[[ Exercise materials, beginning ]]

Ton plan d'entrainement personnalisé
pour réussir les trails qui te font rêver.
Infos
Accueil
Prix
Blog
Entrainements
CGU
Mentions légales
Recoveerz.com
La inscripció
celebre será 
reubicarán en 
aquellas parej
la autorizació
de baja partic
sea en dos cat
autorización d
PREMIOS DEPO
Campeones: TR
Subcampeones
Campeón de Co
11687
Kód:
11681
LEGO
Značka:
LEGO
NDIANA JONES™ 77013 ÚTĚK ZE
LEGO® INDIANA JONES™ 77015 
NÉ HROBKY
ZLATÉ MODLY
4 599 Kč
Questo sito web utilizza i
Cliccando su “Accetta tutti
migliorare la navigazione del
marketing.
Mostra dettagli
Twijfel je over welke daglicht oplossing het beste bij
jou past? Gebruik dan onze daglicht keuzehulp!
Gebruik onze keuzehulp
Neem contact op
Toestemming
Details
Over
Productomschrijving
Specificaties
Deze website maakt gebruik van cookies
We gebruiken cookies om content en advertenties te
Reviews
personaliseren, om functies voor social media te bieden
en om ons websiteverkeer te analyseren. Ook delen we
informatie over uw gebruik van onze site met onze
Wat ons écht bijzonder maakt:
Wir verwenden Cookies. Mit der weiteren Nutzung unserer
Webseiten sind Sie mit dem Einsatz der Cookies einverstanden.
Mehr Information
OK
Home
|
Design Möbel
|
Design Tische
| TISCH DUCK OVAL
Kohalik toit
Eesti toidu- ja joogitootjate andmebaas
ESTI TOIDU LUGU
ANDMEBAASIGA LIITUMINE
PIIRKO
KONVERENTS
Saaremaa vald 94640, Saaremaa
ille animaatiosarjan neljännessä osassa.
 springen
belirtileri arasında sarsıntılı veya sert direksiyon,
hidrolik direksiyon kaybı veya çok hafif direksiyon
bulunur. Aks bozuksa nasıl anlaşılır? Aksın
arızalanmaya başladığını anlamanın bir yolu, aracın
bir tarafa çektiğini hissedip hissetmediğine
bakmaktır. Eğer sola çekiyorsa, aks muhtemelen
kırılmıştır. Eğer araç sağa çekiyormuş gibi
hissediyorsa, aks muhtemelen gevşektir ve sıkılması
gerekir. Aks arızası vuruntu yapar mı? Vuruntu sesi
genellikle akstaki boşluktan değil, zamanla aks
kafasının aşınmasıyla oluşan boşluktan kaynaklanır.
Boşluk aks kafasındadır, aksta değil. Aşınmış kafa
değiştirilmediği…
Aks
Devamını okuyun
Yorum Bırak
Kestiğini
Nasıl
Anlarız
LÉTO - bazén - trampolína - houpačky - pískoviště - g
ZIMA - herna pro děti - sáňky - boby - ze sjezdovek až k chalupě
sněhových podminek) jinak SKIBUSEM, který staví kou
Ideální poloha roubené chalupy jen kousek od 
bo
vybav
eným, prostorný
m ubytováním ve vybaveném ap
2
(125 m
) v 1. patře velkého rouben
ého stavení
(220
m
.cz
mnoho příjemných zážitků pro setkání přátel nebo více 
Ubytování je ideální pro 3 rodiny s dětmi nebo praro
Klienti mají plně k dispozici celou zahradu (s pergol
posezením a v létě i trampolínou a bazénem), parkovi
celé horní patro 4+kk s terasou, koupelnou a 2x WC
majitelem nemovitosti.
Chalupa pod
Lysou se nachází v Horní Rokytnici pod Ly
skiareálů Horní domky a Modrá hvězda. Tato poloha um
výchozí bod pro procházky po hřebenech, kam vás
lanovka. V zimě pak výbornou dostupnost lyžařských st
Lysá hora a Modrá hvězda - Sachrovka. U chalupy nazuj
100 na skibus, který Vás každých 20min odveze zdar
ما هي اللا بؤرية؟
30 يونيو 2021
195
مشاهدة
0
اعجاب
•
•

[[ Exercise materials, end ]]

| What to do |
Reproduce verbatim the lines that run from the very start of the records through the line holding "NDIANA JONES™ 77013 ÚTĚK ZE", inclusive.

| Exercise answer |
Ton plan d'entrainement personnalisé
pour réussir les trails qui te font rêver.
Infos
Accueil
Prix
Blog
Entrainements
CGU
Mentions légales
Recoveerz.com
La inscripció
celebre será 
reubicarán en 
aquellas parej
la autorizació
de baja partic
sea en dos cat
autorización d
PREMIOS DEPO
Campeones: TR
Subcampeones
Campeón de Co
11687
Kód:
11681
LEGO
Značka:
LEGO
NDIANA JONES™ 77013 ÚTĚK ZE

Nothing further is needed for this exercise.